[Exercise material Boundary: Start]
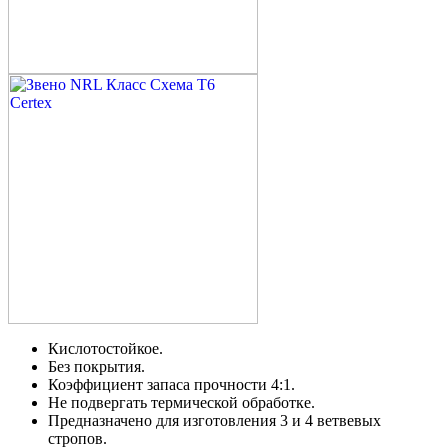
Кислотостойкое.
Без покрытия.
Коэффициент запаса прочности 4:1.
Не подвергать термической обработке.
Предназначено для изготовления 3 и 4 ветвевых
стропов.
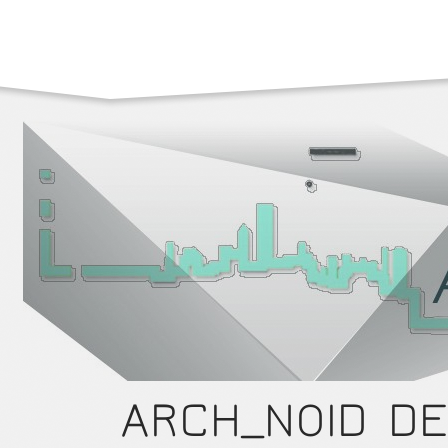
ARCH_NOID DE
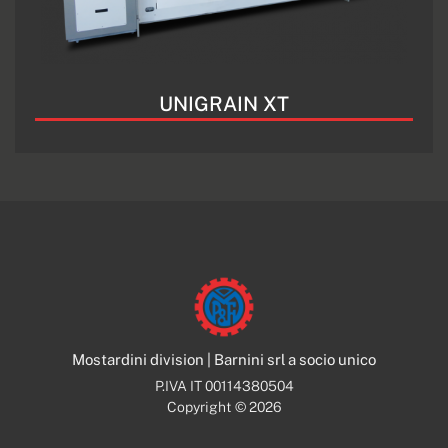
UNIGRAIN XT
Mostardini division | Barnini srl a socio unico
P.IVA IT 00114380504
Copyright © 2026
[Exercise material Boundary: End]
In the copy, omit the pictures and give every line of the data exactly.

Кислотостойкое.
Без покрытия.
Коэффициент запаса прочности 4:1.
Не подвергать термической обработке.
Предназначено для изготовления 3 и 4 ветвевых
стропов.
ARCH_NOID DE
UNIGRAIN XT
Mostardini division | Barnini srl a socio unico
P.IVA IT 00114380504
Copyright © 2026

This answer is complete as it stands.